The smart city framework provides assistance for specialised ongoing strategies (as mentioned) in various sectors such as energy conservation, climate protection, and urban development etc. with a time span of 7-10 years. These are the objectives of the Smart City Wien Framework:

  • Significantly reducing emissions (CO2, greenhouse gases) and, as a result, achieving EU climate protection targets.
  • Significantly reducing energy consumption.
  • Significantly increasing the use of renewable sources of energy (e.g. in public buildings).
  • Raising awareness in the wider public about responsible use of resources (energy, water)
  • Giving citizens an active role by inclusive planning.
  • Promoting multi-modal transport systems by improving the public transport network positioning Vienna as a model European environmental city and as a leading European center for research and technological development at an international level Components of the Framework.

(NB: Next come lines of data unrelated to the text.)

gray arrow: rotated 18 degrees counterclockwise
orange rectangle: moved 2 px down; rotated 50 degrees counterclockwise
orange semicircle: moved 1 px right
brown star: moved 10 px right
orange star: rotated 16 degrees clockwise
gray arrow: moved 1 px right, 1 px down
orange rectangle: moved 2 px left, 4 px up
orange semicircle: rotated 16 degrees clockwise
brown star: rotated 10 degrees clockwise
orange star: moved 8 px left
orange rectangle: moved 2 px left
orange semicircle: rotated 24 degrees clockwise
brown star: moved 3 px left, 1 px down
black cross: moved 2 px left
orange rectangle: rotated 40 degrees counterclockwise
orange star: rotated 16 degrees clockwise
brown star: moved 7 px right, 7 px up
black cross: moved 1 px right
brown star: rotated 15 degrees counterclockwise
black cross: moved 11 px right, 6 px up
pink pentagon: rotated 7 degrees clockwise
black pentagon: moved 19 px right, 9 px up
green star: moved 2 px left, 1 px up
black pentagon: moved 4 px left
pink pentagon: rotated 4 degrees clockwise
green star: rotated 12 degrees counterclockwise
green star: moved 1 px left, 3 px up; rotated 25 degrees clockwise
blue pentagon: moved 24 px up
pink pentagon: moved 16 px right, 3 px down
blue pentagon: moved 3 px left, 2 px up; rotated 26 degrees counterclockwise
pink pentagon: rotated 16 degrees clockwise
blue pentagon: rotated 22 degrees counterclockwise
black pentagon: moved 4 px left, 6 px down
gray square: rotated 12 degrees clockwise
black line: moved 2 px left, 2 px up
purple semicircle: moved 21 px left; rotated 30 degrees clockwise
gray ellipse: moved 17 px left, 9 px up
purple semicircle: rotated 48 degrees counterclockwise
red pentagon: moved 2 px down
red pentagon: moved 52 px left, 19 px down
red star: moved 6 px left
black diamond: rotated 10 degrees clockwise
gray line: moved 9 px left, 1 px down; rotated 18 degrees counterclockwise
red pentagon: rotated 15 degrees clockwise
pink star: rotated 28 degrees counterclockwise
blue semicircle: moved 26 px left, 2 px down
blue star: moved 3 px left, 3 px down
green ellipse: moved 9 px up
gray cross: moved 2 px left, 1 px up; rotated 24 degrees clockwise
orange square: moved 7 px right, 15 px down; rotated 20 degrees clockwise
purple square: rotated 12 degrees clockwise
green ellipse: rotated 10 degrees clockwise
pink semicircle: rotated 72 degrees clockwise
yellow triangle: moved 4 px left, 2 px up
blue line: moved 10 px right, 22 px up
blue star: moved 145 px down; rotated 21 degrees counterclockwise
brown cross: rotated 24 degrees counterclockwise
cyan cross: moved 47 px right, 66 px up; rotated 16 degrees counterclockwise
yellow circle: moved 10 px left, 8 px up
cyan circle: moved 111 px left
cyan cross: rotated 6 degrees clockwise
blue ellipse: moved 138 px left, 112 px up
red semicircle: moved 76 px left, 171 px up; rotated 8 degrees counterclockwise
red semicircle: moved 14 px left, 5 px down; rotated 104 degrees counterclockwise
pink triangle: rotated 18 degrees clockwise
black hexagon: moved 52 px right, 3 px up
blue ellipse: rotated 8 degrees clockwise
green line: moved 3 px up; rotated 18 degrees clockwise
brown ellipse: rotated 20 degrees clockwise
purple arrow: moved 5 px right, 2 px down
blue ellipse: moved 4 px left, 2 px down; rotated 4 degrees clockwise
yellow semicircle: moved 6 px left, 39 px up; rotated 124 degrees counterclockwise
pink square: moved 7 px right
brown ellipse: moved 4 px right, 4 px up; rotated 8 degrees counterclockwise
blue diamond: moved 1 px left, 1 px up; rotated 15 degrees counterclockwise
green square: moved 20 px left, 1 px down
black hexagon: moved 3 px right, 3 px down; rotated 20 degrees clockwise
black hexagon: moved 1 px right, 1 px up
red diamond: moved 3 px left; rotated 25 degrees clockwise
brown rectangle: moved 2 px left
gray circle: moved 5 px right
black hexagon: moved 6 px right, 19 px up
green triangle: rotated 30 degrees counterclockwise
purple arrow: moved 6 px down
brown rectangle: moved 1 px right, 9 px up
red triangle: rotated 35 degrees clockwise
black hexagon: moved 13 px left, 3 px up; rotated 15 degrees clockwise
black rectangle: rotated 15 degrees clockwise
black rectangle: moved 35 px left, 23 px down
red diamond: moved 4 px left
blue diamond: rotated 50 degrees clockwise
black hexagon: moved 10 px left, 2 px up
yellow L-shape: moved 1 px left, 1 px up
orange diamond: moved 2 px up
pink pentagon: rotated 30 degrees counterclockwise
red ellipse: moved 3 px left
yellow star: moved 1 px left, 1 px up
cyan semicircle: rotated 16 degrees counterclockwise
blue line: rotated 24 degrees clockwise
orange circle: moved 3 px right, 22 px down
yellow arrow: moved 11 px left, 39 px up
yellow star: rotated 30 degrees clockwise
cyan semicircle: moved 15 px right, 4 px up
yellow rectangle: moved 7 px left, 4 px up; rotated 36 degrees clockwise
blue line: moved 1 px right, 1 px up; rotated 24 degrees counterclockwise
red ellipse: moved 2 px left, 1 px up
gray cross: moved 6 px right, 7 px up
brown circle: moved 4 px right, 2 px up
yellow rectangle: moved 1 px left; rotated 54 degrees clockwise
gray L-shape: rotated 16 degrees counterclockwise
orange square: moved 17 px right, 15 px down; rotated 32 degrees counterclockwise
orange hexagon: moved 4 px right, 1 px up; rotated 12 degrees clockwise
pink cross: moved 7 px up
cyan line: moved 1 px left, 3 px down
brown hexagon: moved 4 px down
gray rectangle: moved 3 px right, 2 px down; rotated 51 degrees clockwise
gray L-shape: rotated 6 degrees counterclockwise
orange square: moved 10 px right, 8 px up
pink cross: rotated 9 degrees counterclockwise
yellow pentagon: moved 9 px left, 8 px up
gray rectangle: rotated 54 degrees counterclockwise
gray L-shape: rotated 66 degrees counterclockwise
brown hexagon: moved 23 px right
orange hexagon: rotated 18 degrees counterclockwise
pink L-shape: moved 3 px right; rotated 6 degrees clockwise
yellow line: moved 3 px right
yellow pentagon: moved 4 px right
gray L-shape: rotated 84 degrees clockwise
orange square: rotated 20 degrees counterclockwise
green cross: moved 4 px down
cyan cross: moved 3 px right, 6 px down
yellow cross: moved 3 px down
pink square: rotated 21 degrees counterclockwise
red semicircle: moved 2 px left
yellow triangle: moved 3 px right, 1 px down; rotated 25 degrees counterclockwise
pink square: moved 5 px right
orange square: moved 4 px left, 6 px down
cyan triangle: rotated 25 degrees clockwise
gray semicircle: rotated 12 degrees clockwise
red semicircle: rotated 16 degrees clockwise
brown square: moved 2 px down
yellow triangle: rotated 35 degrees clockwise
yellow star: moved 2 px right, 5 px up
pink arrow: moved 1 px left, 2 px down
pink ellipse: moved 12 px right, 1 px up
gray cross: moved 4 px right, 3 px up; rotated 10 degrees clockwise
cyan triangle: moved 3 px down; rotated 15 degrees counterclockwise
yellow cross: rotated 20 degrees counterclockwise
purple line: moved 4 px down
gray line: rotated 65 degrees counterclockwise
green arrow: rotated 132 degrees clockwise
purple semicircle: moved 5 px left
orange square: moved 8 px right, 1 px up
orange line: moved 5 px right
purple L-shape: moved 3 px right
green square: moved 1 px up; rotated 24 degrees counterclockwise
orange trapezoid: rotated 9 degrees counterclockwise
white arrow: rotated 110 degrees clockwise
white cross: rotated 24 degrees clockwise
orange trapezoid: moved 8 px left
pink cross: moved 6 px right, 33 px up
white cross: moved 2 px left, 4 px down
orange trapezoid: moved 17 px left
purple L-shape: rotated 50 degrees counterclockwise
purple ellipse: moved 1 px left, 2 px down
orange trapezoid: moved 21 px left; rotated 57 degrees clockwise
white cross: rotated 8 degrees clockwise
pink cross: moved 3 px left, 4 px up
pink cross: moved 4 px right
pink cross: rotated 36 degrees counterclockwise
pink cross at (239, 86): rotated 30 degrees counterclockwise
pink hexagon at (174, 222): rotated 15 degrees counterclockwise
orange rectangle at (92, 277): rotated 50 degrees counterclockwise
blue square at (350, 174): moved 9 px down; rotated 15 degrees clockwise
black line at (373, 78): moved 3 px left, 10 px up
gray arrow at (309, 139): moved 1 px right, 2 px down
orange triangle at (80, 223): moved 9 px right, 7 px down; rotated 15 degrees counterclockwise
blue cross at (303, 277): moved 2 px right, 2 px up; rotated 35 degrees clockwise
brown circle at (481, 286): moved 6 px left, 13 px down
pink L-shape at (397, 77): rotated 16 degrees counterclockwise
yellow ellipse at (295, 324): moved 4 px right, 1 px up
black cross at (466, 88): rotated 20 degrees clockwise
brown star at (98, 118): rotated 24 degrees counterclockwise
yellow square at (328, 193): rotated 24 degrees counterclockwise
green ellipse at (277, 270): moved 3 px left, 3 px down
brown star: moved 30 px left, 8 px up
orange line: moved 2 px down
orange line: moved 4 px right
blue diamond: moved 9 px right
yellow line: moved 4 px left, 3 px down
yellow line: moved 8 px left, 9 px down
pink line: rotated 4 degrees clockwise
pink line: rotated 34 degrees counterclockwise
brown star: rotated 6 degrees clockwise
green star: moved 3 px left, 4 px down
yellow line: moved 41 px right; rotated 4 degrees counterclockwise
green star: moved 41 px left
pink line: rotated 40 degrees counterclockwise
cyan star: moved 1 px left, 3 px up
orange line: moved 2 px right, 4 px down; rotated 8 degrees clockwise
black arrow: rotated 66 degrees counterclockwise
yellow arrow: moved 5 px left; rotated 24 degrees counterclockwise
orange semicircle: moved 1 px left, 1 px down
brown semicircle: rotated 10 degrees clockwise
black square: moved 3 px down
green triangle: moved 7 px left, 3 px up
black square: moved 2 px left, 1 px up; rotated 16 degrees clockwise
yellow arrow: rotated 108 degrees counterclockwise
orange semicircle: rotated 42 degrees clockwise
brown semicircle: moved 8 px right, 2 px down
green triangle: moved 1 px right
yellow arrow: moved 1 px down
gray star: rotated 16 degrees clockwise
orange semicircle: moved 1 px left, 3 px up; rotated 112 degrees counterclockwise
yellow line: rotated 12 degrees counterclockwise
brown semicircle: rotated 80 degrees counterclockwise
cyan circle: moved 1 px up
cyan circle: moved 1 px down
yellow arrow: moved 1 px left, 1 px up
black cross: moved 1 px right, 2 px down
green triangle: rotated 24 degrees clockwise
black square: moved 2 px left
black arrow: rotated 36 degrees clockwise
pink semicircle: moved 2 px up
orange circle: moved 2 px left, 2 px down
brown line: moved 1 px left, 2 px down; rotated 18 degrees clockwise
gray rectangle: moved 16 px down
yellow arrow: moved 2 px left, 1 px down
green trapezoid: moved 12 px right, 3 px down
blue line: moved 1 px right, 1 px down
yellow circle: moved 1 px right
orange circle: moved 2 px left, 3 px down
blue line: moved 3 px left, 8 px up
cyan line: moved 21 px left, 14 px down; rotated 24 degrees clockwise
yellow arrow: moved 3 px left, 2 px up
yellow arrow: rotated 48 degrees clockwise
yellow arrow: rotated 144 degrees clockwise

The Smart City Wien framework strategy is a comprehensive and long-term approach with concrete sub-projects that will be implemented effectively in short and long timeframes. These sub-projects are linked to the strategy framework broadly as depicted in the following diagram (Framework Strategy):

Smart City Wien – Components

Together with the aspects of resource conservation, development in innovation and improving quality of life, concrete details are laid down for each of these aspects and each aspect is hence subsumed under its overarching goal that is to be attained by means of thematic target projects governed by the municipality of Vienna (Schmid).

Implementation Process

The smart city framework is implemented in two ways – first, it outlines policies with dedicated resources and second, it connects the various organisational units of the city, strengthening co-operation within and outside the municipal administration (Framework Strategy). City of Vienna, over the course of time will take the following steps as a part of the implementation process of Smart City Wien (Framework Strategy):

  1. Establishment of lighthouse project to pave the way for numerous follow-up projects.
  2. Inclusion of citizens and experts in decision-making process through direct interpersonal contact and through
    media/internet.
  3. Training, recruitment and knowledge management of employees in Vienna City Administration through human resource development.
  4. Promotion and branding of Smart City Wien Strategy Framework through strong and steady communication,
    constant information exchange and dialogue with the stakeholders and public.
  5. Solicitation and consultation from partners in corporate sector, ministries, other European metropolises to strengthen smart city objectives.

Monitoring of the Implementation Process

A set of indicators or benchmark have been established to help monitor the implementation and functioning of Smart City Wien Framework. These indicators comprise of status, target and policy benchmarks. They will measure the efficiency and performance of the three key objectives of the framework at regular intervals. This will be done through mandatory data assessment and analysis.

Conclusion

The framework applies to the existing city fabric, acknowledges the ongoing development strategies. It forms a comprehensive approach to smart development. Vienna’s Smart City Framework builds its objectives by leveraging the on-going interventions and strategies. It reinforces them for faster and more efficient implementation. It also ensures cooperation and strengthen the ties between policies and organisational units at the city and national level. Indian Smart cities have the opportunity to adopt a similar approach through convergence as advocated under the New Urban Agenda.